Dataset excerpts
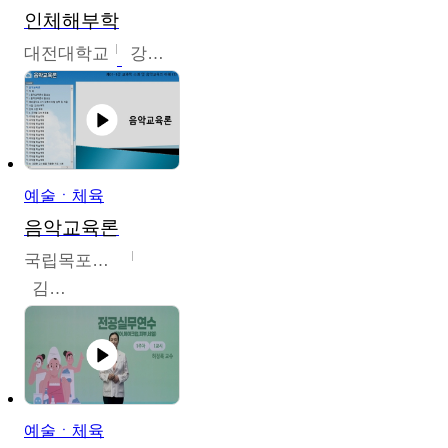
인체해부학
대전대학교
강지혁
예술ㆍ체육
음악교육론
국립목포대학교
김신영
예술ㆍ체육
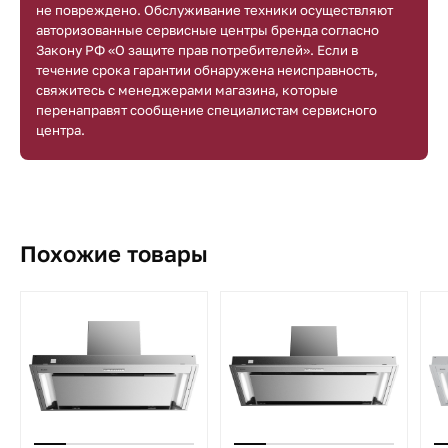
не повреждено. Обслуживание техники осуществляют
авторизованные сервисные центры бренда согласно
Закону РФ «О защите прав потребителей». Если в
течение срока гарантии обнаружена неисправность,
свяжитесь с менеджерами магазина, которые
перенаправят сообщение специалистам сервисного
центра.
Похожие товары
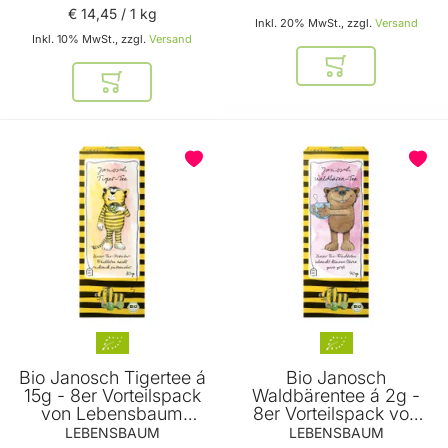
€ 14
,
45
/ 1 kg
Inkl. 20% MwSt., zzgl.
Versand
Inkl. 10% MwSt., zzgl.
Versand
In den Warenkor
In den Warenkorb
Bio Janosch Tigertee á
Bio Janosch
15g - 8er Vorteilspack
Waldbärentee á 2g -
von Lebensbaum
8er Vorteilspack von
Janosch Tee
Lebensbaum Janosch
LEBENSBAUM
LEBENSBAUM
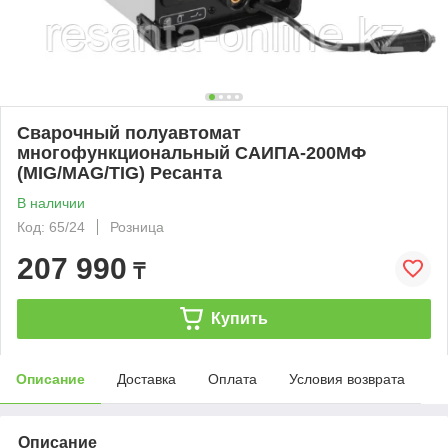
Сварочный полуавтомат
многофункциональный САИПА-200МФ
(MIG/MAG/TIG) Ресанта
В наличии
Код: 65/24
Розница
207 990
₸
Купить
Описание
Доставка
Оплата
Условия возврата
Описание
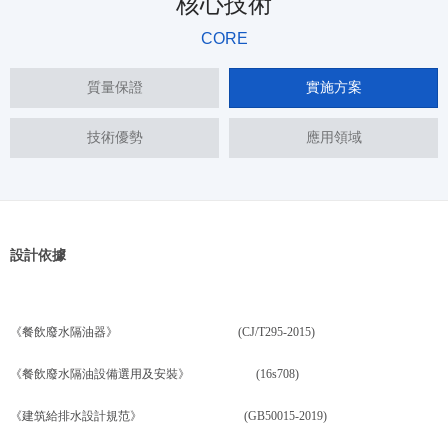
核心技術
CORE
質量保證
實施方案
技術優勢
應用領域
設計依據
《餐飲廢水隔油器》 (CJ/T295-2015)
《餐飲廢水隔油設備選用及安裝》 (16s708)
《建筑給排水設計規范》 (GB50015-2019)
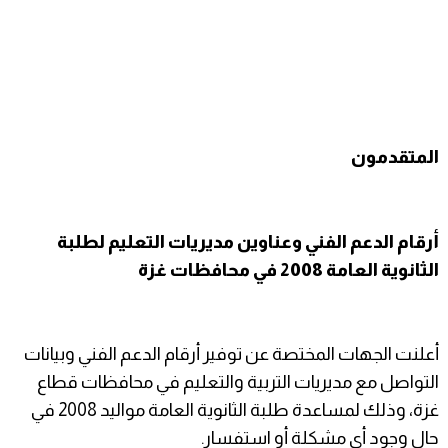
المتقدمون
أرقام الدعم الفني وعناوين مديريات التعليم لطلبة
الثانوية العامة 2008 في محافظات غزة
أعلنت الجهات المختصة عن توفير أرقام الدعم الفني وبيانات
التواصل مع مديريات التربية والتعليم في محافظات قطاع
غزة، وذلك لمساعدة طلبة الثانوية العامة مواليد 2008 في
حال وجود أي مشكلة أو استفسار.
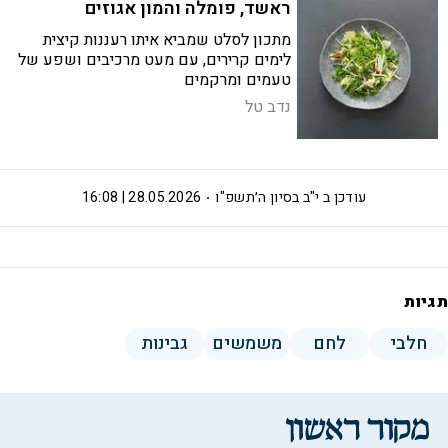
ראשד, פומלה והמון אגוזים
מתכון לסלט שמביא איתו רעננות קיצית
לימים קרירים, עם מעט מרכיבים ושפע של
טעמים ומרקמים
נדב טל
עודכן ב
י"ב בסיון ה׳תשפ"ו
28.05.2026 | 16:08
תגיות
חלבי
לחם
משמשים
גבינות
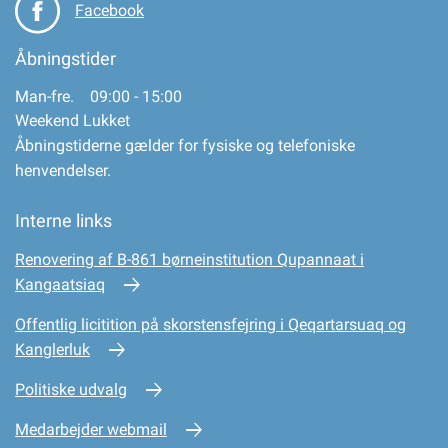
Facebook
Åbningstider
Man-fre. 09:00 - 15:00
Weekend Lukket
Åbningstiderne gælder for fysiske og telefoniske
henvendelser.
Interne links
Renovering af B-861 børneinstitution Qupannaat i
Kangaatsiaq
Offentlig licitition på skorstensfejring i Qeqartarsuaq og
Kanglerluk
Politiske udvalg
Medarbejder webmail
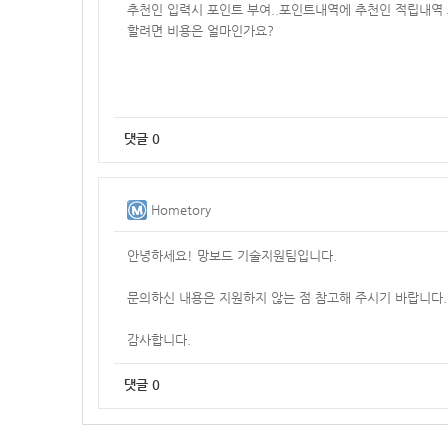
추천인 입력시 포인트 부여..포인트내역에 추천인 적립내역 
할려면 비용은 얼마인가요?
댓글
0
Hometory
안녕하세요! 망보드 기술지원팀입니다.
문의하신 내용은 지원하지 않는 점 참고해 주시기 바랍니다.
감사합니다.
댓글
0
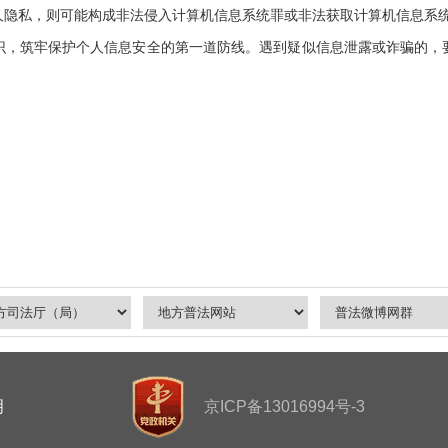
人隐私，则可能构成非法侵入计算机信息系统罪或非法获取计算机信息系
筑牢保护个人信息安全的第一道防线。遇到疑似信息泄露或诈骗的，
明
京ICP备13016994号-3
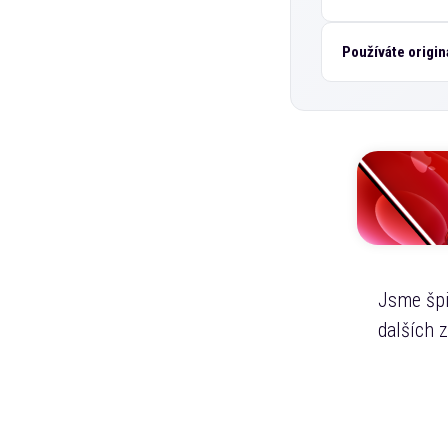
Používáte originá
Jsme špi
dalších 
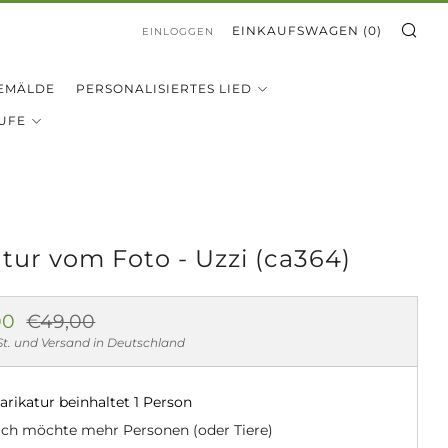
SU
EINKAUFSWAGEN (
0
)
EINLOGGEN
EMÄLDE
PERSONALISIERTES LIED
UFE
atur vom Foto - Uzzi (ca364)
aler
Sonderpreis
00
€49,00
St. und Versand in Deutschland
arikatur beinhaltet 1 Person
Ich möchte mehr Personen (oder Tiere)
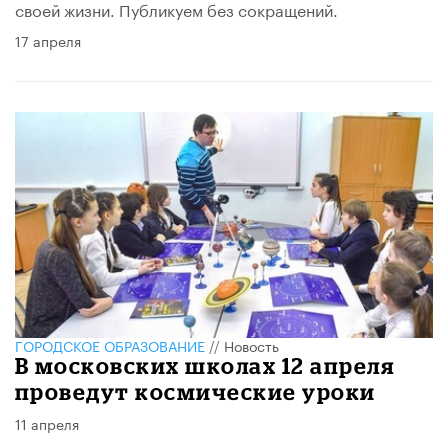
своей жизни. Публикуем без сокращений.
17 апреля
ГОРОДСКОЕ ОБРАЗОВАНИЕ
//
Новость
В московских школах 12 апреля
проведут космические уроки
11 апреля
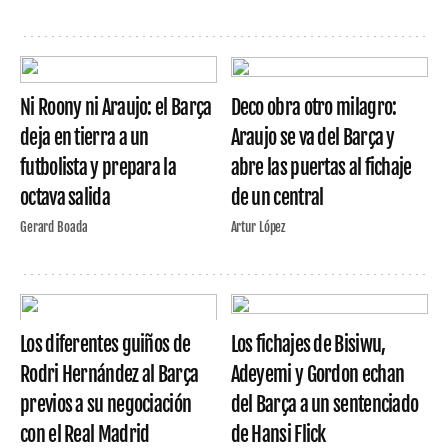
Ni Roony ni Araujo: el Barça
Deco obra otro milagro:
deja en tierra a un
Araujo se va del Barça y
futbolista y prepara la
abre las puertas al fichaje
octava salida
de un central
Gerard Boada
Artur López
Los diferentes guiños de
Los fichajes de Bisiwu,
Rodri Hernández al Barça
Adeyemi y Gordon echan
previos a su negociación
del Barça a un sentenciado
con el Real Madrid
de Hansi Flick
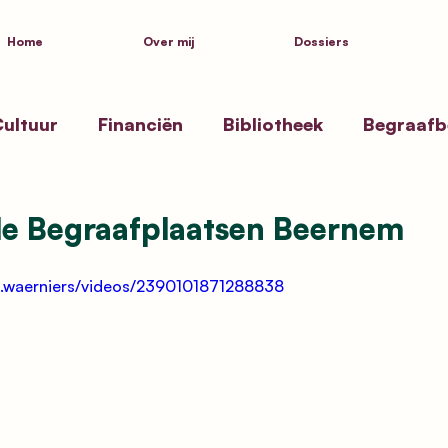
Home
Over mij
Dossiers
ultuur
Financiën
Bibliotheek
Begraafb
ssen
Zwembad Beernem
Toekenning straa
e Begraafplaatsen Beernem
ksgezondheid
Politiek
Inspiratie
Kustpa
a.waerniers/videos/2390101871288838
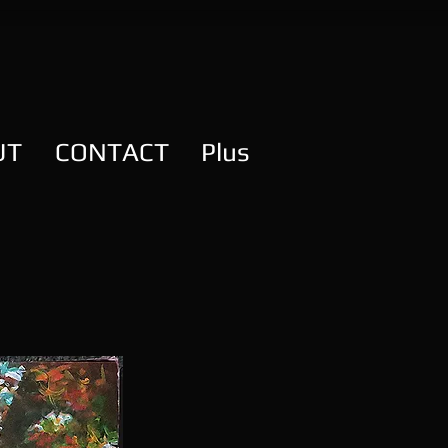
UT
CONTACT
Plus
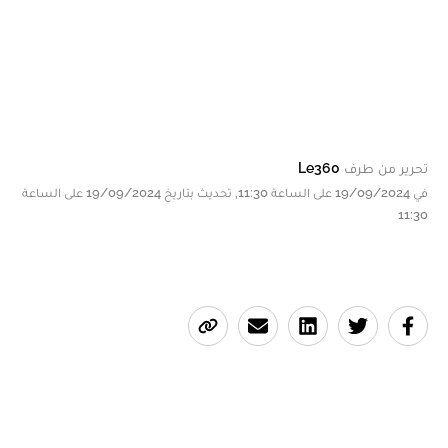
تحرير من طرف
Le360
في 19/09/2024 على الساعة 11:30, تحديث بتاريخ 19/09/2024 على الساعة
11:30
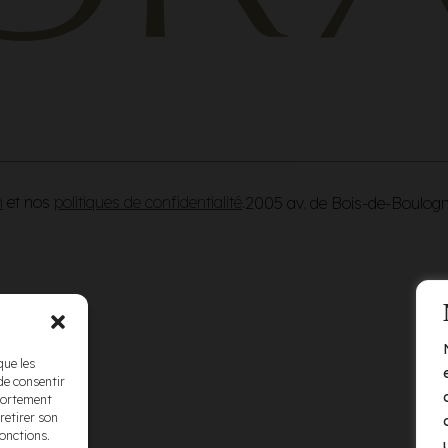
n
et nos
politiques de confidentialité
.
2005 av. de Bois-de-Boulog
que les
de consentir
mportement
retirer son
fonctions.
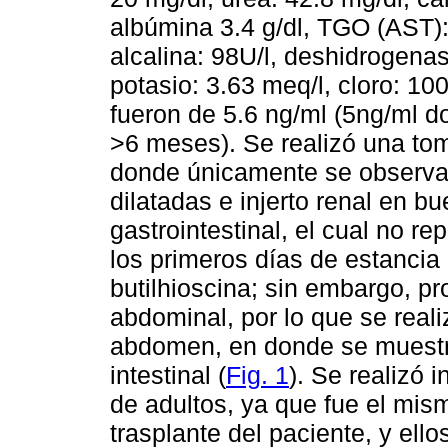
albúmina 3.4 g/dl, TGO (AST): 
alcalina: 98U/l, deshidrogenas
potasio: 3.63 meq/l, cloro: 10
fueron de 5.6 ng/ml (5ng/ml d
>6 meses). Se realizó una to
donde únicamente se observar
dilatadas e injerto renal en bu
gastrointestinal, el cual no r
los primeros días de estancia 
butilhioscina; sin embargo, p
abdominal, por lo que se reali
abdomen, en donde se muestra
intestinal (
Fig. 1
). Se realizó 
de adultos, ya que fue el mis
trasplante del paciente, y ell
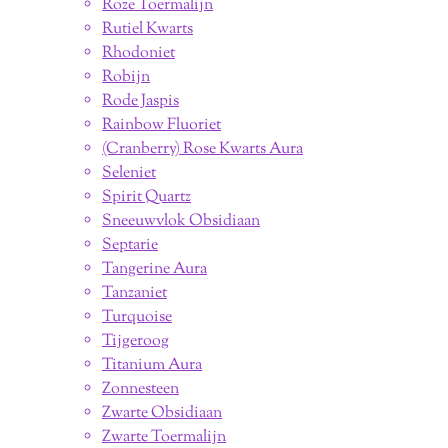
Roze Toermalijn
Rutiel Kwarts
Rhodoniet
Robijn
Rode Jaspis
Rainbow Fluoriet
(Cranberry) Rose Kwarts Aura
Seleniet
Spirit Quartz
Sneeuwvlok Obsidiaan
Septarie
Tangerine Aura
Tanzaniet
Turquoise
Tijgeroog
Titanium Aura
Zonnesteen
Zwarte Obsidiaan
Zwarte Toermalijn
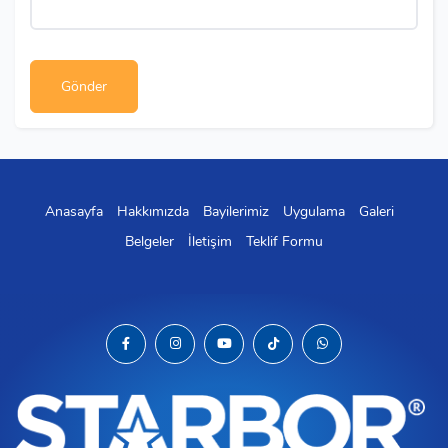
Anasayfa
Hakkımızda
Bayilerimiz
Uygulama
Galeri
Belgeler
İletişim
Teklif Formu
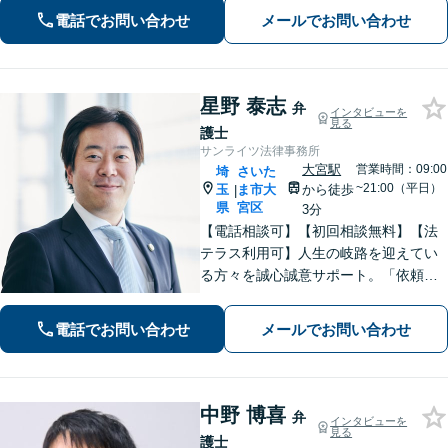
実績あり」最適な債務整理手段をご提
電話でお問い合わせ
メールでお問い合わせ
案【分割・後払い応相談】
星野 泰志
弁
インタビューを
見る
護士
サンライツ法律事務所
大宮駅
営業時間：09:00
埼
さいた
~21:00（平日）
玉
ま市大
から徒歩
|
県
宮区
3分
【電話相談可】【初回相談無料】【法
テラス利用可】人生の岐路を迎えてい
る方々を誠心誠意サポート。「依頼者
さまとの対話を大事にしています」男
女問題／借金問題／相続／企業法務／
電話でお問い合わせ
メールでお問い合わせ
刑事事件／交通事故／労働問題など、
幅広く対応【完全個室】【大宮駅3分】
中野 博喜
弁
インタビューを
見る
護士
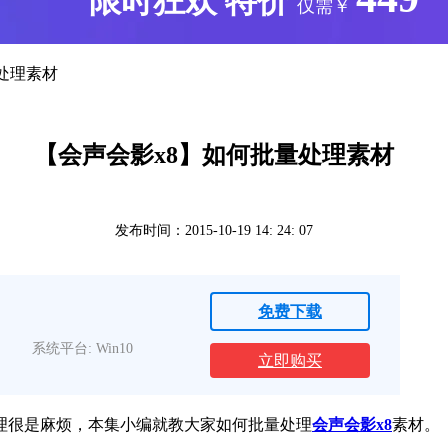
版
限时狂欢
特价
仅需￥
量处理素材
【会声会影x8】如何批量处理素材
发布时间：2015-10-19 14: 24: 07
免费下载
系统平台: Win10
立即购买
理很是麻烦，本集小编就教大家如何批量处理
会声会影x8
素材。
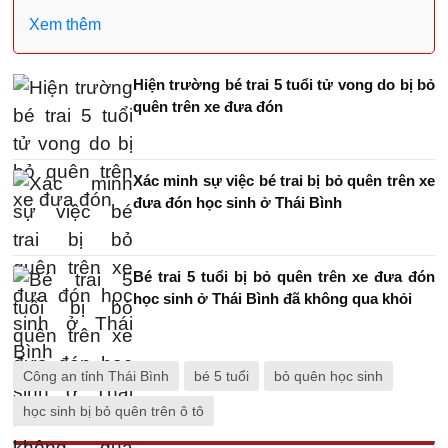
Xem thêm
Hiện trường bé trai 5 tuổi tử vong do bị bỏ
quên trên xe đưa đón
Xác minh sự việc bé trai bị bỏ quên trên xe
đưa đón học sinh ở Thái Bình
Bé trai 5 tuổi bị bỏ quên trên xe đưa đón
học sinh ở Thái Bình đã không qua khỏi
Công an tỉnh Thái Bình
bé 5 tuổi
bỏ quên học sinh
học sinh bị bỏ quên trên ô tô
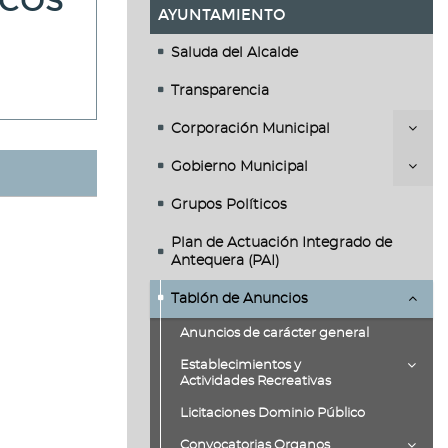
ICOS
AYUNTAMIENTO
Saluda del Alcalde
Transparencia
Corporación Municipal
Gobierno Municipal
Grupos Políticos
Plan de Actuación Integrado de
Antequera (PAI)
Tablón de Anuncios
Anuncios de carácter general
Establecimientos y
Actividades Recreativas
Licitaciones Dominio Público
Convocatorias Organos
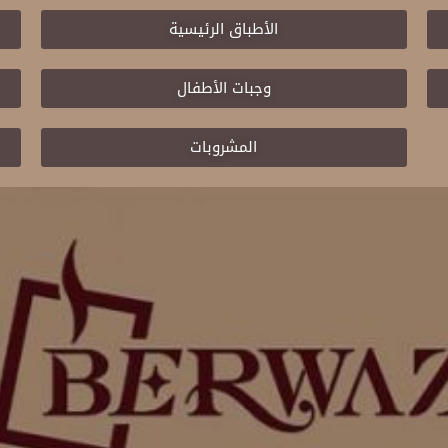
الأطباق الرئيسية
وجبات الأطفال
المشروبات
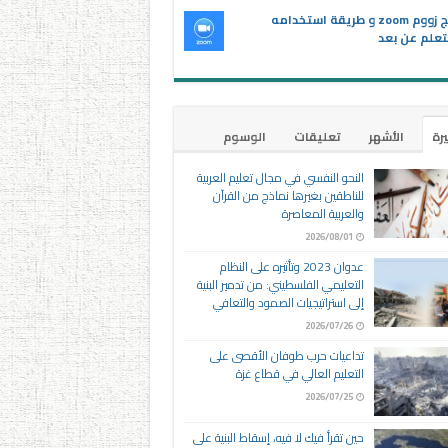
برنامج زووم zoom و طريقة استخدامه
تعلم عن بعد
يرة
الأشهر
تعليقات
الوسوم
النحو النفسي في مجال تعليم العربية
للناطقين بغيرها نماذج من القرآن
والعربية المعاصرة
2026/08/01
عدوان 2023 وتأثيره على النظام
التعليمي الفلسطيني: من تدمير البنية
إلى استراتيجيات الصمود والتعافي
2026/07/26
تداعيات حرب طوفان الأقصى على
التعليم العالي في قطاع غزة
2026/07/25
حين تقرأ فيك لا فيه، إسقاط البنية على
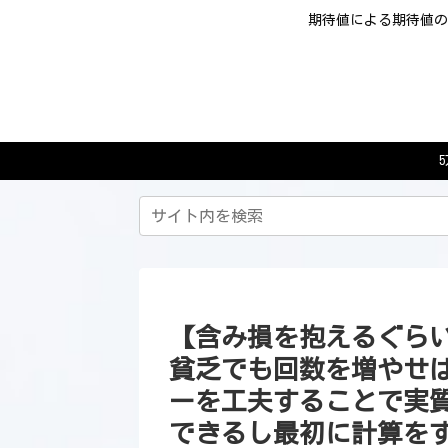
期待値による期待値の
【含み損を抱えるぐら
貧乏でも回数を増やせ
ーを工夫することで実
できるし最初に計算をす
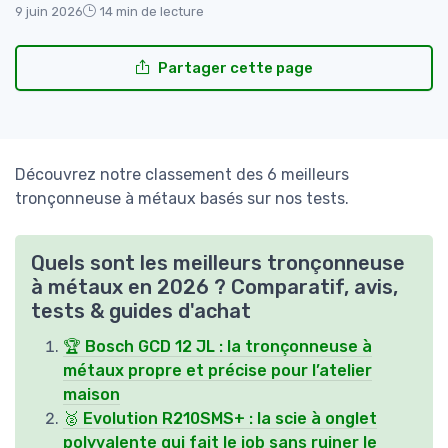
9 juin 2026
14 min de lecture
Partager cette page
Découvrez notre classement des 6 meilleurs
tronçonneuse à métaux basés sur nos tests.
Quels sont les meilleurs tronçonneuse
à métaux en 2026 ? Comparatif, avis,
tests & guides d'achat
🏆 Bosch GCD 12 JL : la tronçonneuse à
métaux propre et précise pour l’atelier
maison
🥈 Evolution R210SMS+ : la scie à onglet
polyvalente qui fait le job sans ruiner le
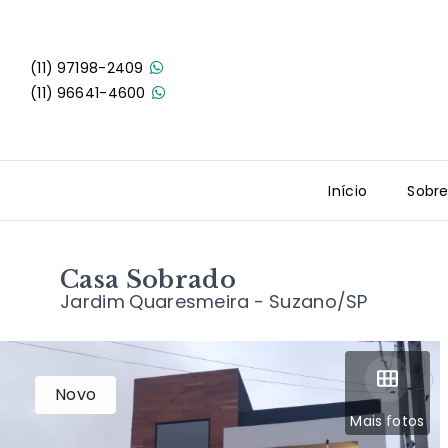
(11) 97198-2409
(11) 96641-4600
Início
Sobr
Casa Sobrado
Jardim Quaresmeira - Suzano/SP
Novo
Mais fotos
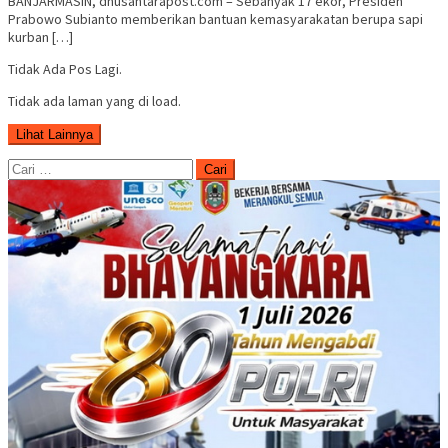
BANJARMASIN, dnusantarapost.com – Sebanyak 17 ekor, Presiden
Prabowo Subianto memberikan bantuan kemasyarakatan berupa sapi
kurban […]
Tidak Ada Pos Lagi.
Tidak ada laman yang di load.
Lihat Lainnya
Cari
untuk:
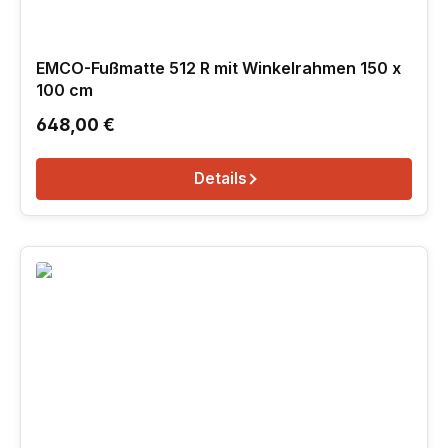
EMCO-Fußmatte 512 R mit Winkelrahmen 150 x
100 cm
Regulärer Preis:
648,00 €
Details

(Task statement) Only lines containing "البنية" belong in the answer; copy every such line from the records.

(Exercise answer)
التعليمي الفلسطيني: من تدمير البنية
حين تقرأ فيك لا فيه، إسقاط البنية على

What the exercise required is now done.